» WORK TO DO:
Copy the listing below from its first line down through the line "city: Nykoping", switching "latitude" to "lat" and leaving everything else as it is.
☆ ☆ ☆ ☆ ☆ ☆ ☆
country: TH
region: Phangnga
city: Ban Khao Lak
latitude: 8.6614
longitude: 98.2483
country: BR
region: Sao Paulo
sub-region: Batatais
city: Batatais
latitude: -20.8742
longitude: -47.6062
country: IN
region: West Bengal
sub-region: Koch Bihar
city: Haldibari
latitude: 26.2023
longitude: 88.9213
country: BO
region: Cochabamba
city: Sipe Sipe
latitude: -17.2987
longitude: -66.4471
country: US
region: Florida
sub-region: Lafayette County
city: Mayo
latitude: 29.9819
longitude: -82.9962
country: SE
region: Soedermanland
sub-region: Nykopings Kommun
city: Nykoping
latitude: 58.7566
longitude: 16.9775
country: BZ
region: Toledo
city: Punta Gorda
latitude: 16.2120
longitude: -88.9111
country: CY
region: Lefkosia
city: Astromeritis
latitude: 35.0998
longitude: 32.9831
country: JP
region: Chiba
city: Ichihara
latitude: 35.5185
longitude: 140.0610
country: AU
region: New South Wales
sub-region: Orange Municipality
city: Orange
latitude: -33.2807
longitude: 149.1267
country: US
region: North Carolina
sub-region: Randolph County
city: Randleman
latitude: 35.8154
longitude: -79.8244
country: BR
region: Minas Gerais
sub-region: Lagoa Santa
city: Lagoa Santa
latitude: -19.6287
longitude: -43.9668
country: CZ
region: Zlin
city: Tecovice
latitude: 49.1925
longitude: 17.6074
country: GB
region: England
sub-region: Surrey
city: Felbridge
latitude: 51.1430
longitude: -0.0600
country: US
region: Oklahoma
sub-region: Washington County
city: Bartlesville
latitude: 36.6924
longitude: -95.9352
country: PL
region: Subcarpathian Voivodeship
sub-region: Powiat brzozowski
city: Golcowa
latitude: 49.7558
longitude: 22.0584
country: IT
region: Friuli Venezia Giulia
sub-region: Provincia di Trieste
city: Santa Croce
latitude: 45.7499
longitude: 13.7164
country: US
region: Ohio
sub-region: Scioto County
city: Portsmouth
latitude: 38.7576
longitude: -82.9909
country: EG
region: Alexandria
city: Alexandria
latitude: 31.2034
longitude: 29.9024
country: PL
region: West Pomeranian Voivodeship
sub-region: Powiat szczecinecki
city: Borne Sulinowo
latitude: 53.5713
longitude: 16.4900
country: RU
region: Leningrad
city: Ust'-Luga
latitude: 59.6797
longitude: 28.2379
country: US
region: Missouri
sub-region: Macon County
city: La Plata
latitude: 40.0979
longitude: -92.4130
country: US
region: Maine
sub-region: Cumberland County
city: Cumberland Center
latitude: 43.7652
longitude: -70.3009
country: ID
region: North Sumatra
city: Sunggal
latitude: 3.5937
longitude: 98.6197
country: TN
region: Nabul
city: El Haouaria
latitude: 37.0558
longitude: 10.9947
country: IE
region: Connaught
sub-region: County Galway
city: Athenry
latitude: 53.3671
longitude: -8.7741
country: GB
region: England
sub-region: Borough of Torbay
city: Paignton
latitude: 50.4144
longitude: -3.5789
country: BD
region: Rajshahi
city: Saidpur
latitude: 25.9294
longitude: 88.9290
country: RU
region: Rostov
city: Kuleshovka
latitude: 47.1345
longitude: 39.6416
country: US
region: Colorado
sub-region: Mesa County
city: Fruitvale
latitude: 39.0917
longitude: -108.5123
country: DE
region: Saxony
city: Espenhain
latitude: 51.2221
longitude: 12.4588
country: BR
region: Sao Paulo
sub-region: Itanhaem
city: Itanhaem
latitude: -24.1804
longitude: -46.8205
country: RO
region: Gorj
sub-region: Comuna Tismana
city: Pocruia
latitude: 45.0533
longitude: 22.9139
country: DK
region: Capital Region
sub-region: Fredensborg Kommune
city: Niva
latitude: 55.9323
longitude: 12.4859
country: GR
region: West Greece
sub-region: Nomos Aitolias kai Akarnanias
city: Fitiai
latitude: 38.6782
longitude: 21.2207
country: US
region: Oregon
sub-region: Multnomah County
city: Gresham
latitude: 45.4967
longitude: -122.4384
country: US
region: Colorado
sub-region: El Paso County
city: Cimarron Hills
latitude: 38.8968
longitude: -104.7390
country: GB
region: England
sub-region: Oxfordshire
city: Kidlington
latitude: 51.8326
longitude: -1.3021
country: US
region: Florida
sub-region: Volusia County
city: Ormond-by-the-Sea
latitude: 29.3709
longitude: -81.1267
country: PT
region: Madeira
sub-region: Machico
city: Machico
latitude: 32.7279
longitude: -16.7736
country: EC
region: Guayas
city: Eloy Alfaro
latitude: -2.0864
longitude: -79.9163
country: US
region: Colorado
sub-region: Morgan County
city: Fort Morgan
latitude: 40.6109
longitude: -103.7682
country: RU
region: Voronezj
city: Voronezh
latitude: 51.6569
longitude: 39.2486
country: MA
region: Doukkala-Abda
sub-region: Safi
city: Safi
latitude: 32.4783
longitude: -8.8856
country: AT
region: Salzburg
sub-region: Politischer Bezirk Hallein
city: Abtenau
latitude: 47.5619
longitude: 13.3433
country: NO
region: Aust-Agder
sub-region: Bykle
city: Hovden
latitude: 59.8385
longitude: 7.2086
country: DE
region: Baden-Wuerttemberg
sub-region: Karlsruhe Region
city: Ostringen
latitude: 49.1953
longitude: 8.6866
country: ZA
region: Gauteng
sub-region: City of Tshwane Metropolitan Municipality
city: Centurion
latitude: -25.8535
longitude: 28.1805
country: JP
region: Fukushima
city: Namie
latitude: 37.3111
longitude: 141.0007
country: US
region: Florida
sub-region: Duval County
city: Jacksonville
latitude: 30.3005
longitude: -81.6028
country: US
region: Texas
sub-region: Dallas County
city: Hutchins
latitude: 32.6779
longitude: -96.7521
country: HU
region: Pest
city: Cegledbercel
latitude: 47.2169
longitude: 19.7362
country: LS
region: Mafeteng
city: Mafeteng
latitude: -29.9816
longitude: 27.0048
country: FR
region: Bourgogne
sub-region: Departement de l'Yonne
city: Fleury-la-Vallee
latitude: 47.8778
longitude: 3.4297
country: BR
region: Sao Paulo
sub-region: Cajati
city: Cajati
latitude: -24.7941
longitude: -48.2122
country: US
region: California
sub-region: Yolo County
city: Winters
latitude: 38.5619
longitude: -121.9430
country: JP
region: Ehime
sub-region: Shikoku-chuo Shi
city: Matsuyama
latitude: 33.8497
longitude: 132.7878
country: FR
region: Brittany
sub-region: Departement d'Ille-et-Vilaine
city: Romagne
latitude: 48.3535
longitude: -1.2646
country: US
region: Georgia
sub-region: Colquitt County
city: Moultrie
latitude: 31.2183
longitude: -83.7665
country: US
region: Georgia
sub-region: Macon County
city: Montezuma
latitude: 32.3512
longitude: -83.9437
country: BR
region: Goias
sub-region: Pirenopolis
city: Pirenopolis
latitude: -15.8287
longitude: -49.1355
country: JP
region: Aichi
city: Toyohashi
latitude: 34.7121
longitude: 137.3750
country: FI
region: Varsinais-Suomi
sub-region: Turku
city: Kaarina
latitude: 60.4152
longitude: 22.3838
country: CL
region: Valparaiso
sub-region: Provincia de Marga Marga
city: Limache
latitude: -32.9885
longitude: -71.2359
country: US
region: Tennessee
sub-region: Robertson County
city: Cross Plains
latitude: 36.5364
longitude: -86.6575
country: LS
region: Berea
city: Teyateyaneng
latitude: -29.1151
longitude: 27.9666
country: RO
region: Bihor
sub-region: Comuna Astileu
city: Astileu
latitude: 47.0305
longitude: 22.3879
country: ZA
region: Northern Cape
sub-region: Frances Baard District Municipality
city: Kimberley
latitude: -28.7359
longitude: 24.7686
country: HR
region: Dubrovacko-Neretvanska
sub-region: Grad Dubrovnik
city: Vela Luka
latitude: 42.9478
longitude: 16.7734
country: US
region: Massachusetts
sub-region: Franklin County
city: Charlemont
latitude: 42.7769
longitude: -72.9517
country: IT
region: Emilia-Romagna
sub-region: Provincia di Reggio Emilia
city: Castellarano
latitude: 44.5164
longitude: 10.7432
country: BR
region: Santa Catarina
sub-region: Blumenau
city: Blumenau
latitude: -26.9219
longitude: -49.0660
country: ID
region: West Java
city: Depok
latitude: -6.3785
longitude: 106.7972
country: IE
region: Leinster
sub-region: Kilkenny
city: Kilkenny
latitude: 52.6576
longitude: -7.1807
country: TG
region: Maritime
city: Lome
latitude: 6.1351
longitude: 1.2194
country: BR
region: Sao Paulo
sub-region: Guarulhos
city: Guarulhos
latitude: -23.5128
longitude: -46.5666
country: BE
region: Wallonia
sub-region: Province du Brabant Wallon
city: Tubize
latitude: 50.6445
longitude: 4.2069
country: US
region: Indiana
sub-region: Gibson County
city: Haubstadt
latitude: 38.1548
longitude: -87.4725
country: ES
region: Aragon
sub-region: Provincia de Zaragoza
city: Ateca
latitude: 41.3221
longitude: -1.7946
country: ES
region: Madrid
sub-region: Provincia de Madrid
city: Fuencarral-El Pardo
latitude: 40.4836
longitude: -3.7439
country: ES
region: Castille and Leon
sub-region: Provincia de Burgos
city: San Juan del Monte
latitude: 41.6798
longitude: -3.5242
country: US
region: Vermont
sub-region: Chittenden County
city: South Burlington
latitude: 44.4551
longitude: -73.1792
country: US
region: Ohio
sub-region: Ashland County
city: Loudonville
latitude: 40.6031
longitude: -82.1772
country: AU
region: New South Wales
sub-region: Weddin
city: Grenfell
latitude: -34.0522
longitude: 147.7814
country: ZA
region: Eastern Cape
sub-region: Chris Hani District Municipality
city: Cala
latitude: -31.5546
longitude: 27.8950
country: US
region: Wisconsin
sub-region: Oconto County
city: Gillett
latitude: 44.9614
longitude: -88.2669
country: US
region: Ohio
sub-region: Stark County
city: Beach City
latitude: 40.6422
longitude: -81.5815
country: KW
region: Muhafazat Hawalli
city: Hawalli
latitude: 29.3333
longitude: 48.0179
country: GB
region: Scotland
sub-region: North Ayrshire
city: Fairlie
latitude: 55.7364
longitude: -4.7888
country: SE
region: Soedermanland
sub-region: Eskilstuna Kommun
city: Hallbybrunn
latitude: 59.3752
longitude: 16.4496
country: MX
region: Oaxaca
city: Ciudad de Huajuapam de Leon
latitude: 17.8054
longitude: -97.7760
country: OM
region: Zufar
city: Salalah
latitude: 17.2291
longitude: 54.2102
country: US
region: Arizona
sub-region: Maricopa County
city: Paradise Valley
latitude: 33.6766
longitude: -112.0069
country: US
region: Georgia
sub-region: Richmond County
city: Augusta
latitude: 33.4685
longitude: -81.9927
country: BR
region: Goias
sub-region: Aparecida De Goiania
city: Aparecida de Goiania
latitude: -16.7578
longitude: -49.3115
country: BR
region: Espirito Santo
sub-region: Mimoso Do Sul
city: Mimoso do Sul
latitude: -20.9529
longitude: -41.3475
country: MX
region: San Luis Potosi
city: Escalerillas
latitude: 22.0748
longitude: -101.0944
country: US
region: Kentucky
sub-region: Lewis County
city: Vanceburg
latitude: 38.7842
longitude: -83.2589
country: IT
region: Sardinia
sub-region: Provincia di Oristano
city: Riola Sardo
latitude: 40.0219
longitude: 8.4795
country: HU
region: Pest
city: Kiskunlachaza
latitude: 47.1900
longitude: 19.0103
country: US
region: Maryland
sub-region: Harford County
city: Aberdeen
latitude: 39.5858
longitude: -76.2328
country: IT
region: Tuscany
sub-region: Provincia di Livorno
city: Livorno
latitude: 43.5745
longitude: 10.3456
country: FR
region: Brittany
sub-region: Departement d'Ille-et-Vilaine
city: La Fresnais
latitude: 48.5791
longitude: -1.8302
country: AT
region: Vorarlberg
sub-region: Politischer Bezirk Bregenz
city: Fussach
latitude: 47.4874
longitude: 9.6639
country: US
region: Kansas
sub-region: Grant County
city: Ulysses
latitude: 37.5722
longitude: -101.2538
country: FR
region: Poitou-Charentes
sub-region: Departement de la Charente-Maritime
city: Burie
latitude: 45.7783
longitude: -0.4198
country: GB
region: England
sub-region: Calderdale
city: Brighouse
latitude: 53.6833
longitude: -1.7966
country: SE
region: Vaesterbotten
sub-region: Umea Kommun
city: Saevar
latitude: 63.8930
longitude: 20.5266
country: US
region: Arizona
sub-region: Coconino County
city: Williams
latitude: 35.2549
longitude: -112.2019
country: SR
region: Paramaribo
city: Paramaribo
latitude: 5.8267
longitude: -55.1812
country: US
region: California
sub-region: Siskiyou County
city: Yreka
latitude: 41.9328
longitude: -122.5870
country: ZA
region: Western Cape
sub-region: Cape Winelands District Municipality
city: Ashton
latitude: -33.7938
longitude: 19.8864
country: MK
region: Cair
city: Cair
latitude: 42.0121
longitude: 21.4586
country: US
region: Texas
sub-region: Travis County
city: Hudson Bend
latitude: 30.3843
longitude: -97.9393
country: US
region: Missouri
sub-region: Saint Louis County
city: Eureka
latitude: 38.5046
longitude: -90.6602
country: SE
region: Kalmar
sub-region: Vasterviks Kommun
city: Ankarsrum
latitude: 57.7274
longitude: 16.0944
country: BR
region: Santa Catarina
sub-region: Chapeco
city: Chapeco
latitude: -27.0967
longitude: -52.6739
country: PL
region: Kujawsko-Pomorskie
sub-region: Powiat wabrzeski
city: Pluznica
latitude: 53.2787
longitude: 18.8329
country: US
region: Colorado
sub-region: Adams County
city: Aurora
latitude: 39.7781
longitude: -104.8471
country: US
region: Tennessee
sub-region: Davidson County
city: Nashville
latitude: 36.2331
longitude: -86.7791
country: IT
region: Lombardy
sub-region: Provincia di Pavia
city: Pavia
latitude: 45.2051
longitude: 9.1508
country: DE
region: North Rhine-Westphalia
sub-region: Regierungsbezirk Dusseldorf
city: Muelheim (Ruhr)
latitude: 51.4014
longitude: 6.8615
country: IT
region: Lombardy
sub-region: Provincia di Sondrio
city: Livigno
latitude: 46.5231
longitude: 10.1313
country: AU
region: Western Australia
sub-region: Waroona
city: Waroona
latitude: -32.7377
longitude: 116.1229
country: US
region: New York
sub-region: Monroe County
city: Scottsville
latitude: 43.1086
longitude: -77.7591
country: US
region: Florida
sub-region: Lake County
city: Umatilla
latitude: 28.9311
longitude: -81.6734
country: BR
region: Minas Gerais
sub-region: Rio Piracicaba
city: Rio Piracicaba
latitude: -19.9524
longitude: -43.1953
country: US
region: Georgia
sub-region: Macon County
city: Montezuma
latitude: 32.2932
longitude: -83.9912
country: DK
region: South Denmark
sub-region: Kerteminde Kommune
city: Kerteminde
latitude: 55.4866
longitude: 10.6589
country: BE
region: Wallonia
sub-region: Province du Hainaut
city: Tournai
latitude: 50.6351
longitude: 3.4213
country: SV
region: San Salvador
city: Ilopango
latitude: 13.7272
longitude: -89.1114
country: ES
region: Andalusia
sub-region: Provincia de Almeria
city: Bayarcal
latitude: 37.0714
☆ ☆ ☆ ☆ ☆ ☆ ☆
» WORKED ANSWER:
country: TH
region: Phangnga
city: Ban Khao Lak
lat: 8.6614
longitude: 98.2483
country: BR
region: Sao Paulo
sub-region: Batatais
city: Batatais
lat: -20.8742
longitude: -47.6062
country: IN
region: West Bengal
sub-region: Koch Bihar
city: Haldibari
lat: 26.2023
longitude: 88.9213
country: BO
region: Cochabamba
city: Sipe Sipe
lat: -17.2987
longitude: -66.4471
country: US
region: Florida
sub-region: Lafayette County
city: Mayo
lat: 29.9819
longitude: -82.9962
country: SE
region: Soedermanland
sub-region: Nykopings Kommun
city: Nykoping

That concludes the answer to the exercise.